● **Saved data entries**
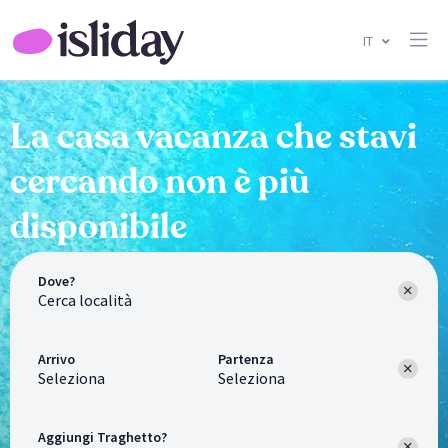
IT
La casa vacanza che stavi
cercando non è più
disponibile
Dove?
Arrivo
Partenza
Seleziona
Seleziona
Aggiungi Traghetto?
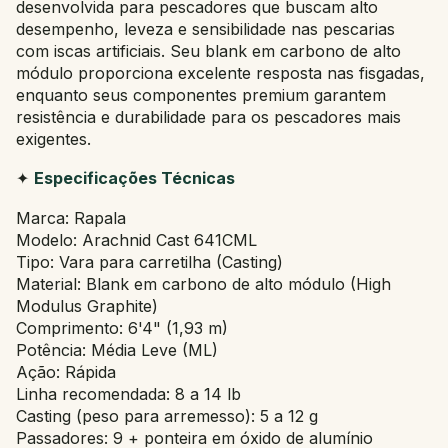
desenvolvida para pescadores que buscam alto
desempenho, leveza e sensibilidade nas pescarias
com iscas artificiais. Seu blank em carbono de alto
módulo proporciona excelente resposta nas fisgadas,
enquanto seus componentes premium garantem
resistência e durabilidade para os pescadores mais
exigentes.
✦
Especificações Técnicas
Marca: Rapala
Modelo: Arachnid Cast 641CML
Tipo: Vara para carretilha (Casting)
Material: Blank em carbono de alto módulo (High
Modulus Graphite)
Comprimento: 6'4" (1,93 m)
Potência: Média Leve (ML)
Ação: Rápida
Linha recomendada: 8 a 14 lb
Casting (peso para arremesso): 5 a 12 g
Passadores: 9 + ponteira em óxido de alumínio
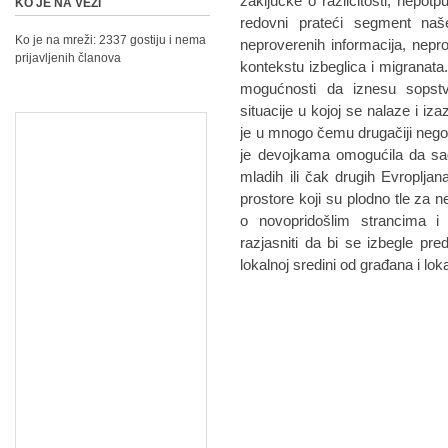
zaključke o različitosti, nepo
KO JE NA VEZI
redovni prateći segment naš
Ko je na mreži: 2337 gostiju i nema
neproverenih informacija, nepr
prijavljenih članova
kontekstu izbeglica i migranata
mogućnosti da iznesu sopstv
situacije u kojoj se nalaze i iz
je u mnogo čemu drugačiji nego
je devojkama omogućila da sagl
mladih ili čak drugih Evroplja
prostore koji su plodno tle za
o novopridošlim strancima i
razjasniti da bi se izbegle pre
lokalnoj sredini od građana i lok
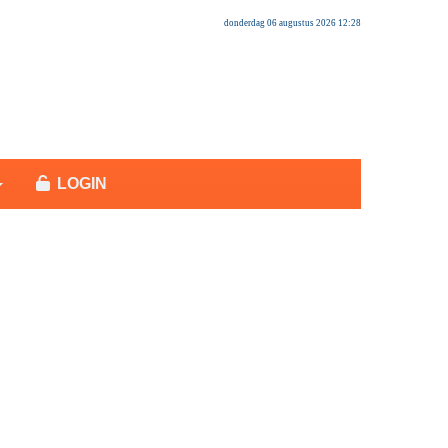
donderdag 06 augustus 2026 12:28
LOGIN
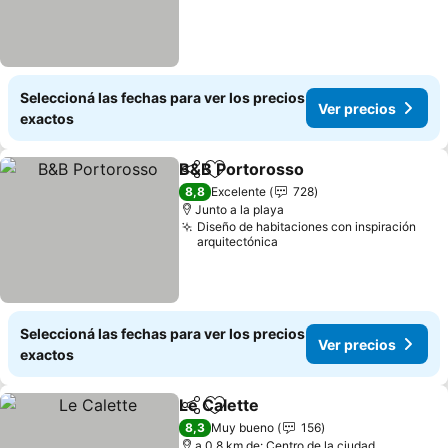
Seleccioná las fechas para ver los precios
Ver precios
exactos
B&B Portorosso
Compartir
Añadir a favoritos
8,8
Excelente
728
Junto a la playa
Diseño de habitaciones con inspiración
arquitectónica
Seleccioná las fechas para ver los precios
Ver precios
exactos
Le Calette
Compartir
Añadir a favoritos
8,3
Muy bueno
156
a 0.8 km de: Centro de la ciudad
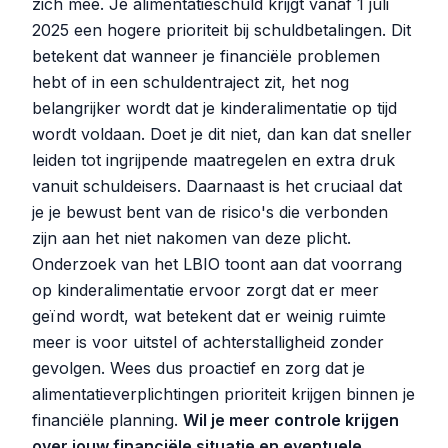
zich mee. Je alimentatieschuld krijgt vanaf 1 juli
2025 een hogere prioriteit bij schuldbetalingen. Dit
betekent dat wanneer je financiële problemen
hebt of in een schuldentraject zit, het nog
belangrijker wordt dat je kinderalimentatie op tijd
wordt voldaan. Doet je dit niet, dan kan dat sneller
leiden tot ingrijpende maatregelen en extra druk
vanuit schuldeisers. Daarnaast is het cruciaal dat
je je bewust bent van de risico's die verbonden
zijn aan het niet nakomen van deze plicht.
Onderzoek van het LBIO toont aan dat voorrang
op kinderalimentatie ervoor zorgt dat er meer
geïnd wordt, wat betekent dat er weinig ruimte
meer is voor uitstel of achterstalligheid zonder
gevolgen. Wees dus proactief en zorg dat je
alimentatieverplichtingen prioriteit krijgen binnen je
financiële planning.
Wil je meer controle krijgen
over jouw financiële situatie en eventuele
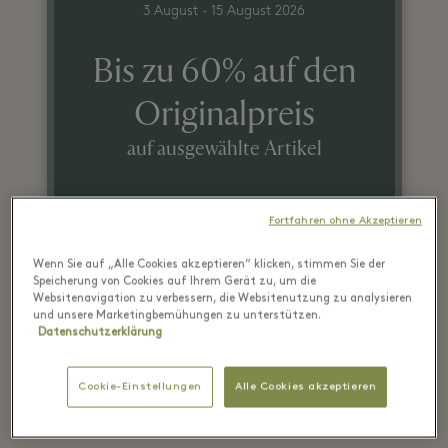
3 August - 15 August 2026
Bis zu 60% auf den
Originalpreis
auf ausgewählte Artikel
Fortfahren ohne Akzeptieren
Wenn Sie auf „Alle Cookies akzeptieren“ klicken, stimmen Sie der
Speicherung von Cookies auf Ihrem Gerät zu, um die
1
2
Websitenavigation zu verbessern, die Websitenutzung zu analysieren
und unsere Marketingbemühungen zu unterstützen.
Datenschutzerklärung
Kürzlich in den Boutiquen
Cookie-Einstellungen
Alle Cookies akzeptieren
entdeckt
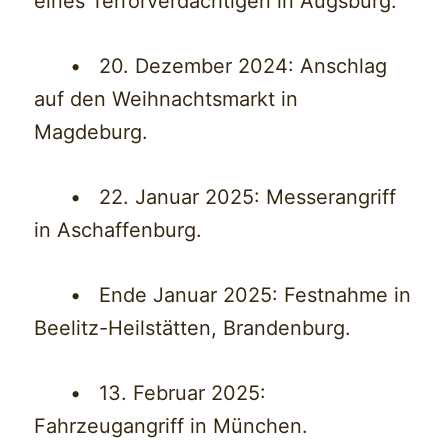
eines Terrorverdächtigen in Augsburg.
• 20. Dezember 2024: Anschlag
auf den Weihnachtsmarkt in
Magdeburg.
• 22. Januar 2025: Messerangriff
in Aschaffenburg.
• Ende Januar 2025: Festnahme in
Beelitz-Heilstätten, Brandenburg.
• 13. Februar 2025:
Fahrzeugangriff in München.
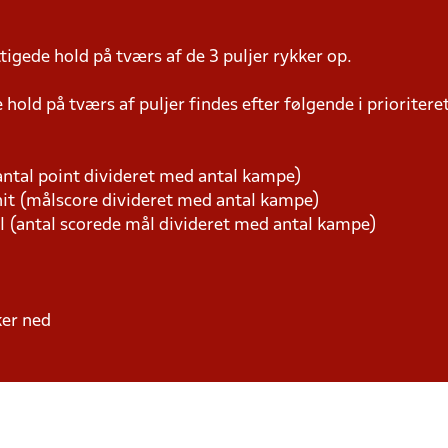
igede hold på tværs af de 3 puljer rykker op.
hold på tværs af puljer findes efter følgende i prioriter
ntal point divideret med antal kampe)
t (målscore divideret med antal kampe)
l (antal scorede mål divideret med antal kampe)
ker ned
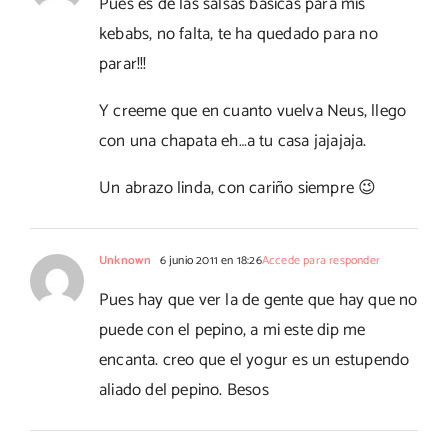
Pues es de las salsas básicas para mis
kebabs, no falta, te ha quedado para no
parar!!!
Y creeme que en cuanto vuelva Neus, llego
con una chapata eh…a tu casa jajajaja.
Un abrazo linda, con cariño siempre 😉
Unknown
6 junio 2011 en 18:26
Accede para responder
Pues hay que ver la de gente que hay que no
puede con el pepino, a mi este dip me
encanta. creo que el yogur es un estupendo
aliado del pepino. Besos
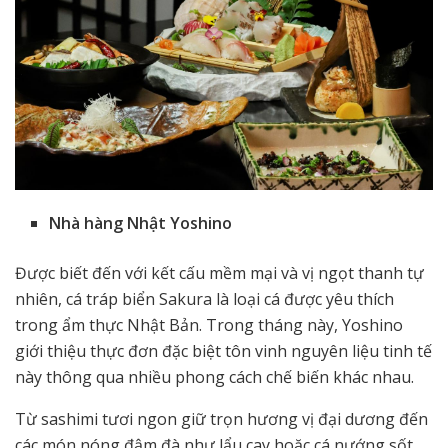
Nhà hàng Nhật Yoshino
Được biết đến với kết cấu mềm mại và vị ngọt thanh tự
nhiên, cá tráp biển Sakura là loại cá được yêu thích
trong ẩm thực Nhật Bản. Trong tháng này, Yoshino
giới thiệu thực đơn đặc biệt tôn vinh nguyên liệu tinh tế
này thông qua nhiều phong cách chế biến khác nhau.
Từ sashimi tươi ngon giữ trọn hương vị đại dương đến
các món nóng đậm đà như lẩu cay hoặc cá nướng sốt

● **Brief**
In the entries above, find the line that contains "o novopridošlim strancima i", then repeat exactly every line from the first one through that line, with no pictures.

● **Response to this task**
IT
La casa vacanza che stavi
cercando non è più
disponibile
Dove?
Arrivo
Partenza
Seleziona
Seleziona
Aggiungi Traghetto?
desenvolvida para pescadores que buscam alto
desempenho, leveza e sensibilidade nas pescarias
com iscas artificiais. Seu blank em carbono de alto
módulo proporciona excelente resposta nas fisgadas,
enquanto seus componentes premium garantem
resistência e durabilidade para os pescadores mais
exigentes.
✦
Especificações Técnicas
Marca: Rapala
Modelo: Arachnid Cast 641CML
Tipo: Vara para carretilha (Casting)
Material: Blank em carbono de alto módulo (High
Modulus Graphite)
Comprimento: 6'4" (1,93 m)
Potência: Média Leve (ML)
Ação: Rápida
Linha recomendada: 8 a 14 lb
Casting (peso para arremesso): 5 a 12 g
Passadores: 9 + ponteira em óxido de alumínio
zaključke o različitosti, nepo
KO JE NA VEZI
redovni prateći segment naš
Ko je na mreži: 2337 gostiju i nema
neproverenih informacija, nepr
prijavljenih članova
kontekstu izbeglica i migranata
mogućnosti da iznesu sopstv
situacije u kojoj se nalaze i iz
je u mnogo čemu drugačiji nego
je devojkama omogućila da sagl
mladih ili čak drugih Evroplja
prostore koji su plodno tle za
o novopridošlim strancima i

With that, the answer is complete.